Colorado's director of marijuana coordination said the legalization hasn't led to a significant increase in demand for the drug in the Rocky Mountain State in the short term, although legalization is "a heavy lift" and the related revenue isn't a panacea for cash-strapped states.
Andrew Freedman told reporters during a Statehouse availability on Tuesday that most of those wanting to buy marijuana legally were those who were previously using it illegally.
"It’s generally people who were using marijuana in the unregulated system who’ll be the opening people who use it in the regulated system," Freedman said, speaking in the office of Sen. Josh Miller (D-Cranston), one of the sponsors of a marijuana legalization bill. "And so don’t expect to see Rhode Island to look massively different the day after legalization than it did the day before."
Freedman said the longer term impacts of marijuana legalization are less certain. "Long term, as commercialization gets up and running, maybe you will see a difference in usage patterns, and that depends on how you legalize it and you allow for advertising it, and those sorts of things," he said.
The pro-legalization group Regulate RI is paying for Freedman's travel expenses between Colorado and back, although he said he does not have an official stance on the merits of marijuana legalization.
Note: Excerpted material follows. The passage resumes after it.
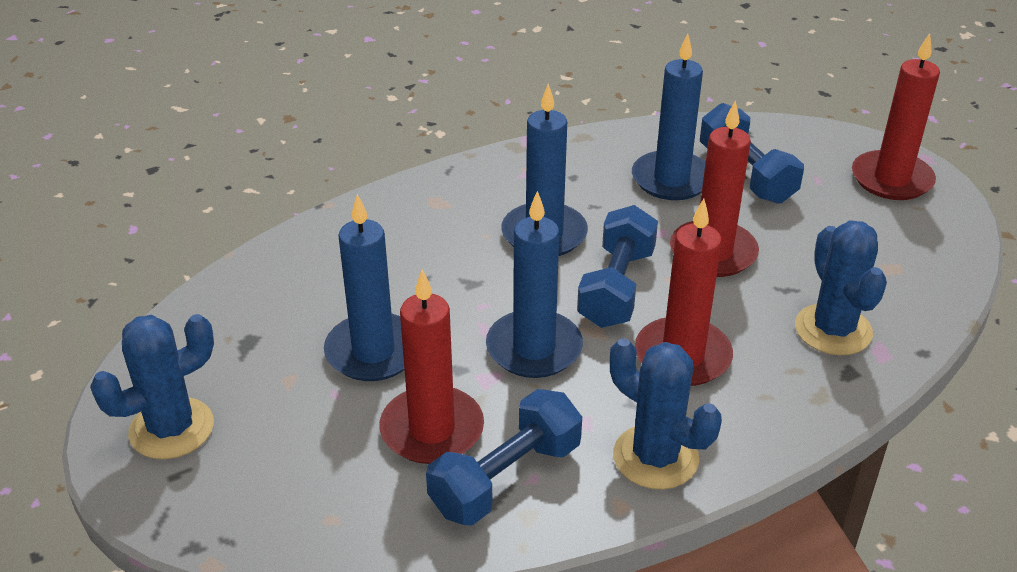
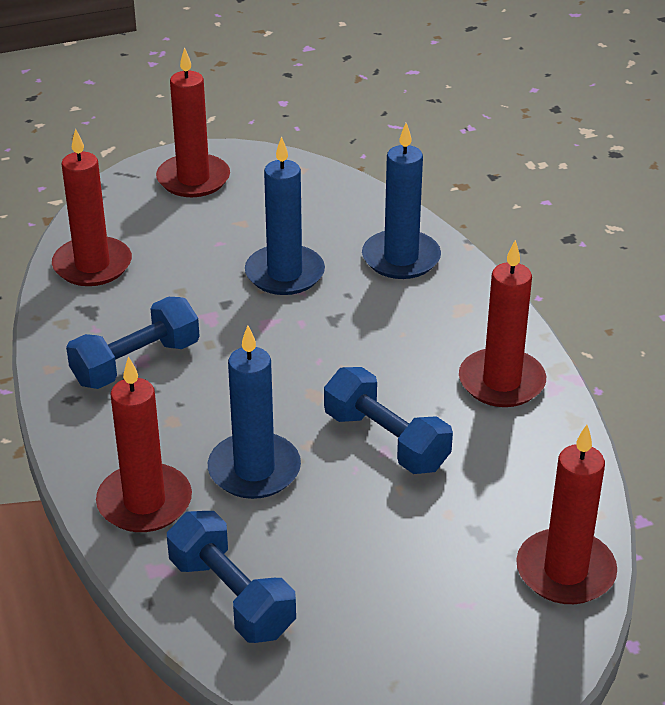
blue cactus: 3 -> 0
blue candle: 4 -> 3
red candle: 4 -> 5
He is also talking with lawmakers and staffers for Governor Gina Raimondo during his visit.
The statute that created Freedman's post in the office of Colorado Governor John Hickenlooper stipulated that he would advise other states. "I have no skin in the game on whether or not Rhode Island legalizes, but if they choose to go down that road, or even if they choose to go down a tangent of their current road, I think it'd be helpful for them to know what public safety, public health and youth prevention lessons we've already learned," Freedman said.
In particular, Freedman called for state officials to think sooner, rather than later, on how to send a message discouraging young people and people with a tendency toward addiction from using marijuana.
In Colorado, "The good news is in the short term we haven't seen massive spikes in youth usage or adult usage ...." he said. "The thing we're going to watch over the future is whether or not normalization of marijuana usage and perception of harm goes down and whether that's going to have an impact long-term with youth."
Rhode Island lawmakers are considering legalizing marijuana, although the outlook remains far from certain, particularly in an election year. House Speaker Nicholas Mattiello and Raimondo have said they may support a non-binding referendum to gauge public opinion.
Freedman said Colorado's roughly $100 million boost from legalization in the last calendar year is a relative pittance in a state with a $27 billion budget, particularly considering how 40 percent of the marijuana revenue went back into regulation. "Don't expect to pay teachers, don't expect to pave roads, don't expect healthcare costs to come down because of marijuana regulation."
The out of state coordinator said many banks in Colorado will not accept revenue from legal marijuana sales, although he said concerns about increased violence due to the presence and movement of cash have not materialized.
Freedman called legalization "a heavy lift for everybody. It comes with just a lot of different implications. Be expected to have your voice heard on every single issue that comes up. It's not an impossible thing to tackle, but we've never regulated this before. So more and more we have to talk about how is this going to affect your school, how is it going to affect your commute to work, how is it going to affect the workforce. That's a conversation everybody has to get involved in."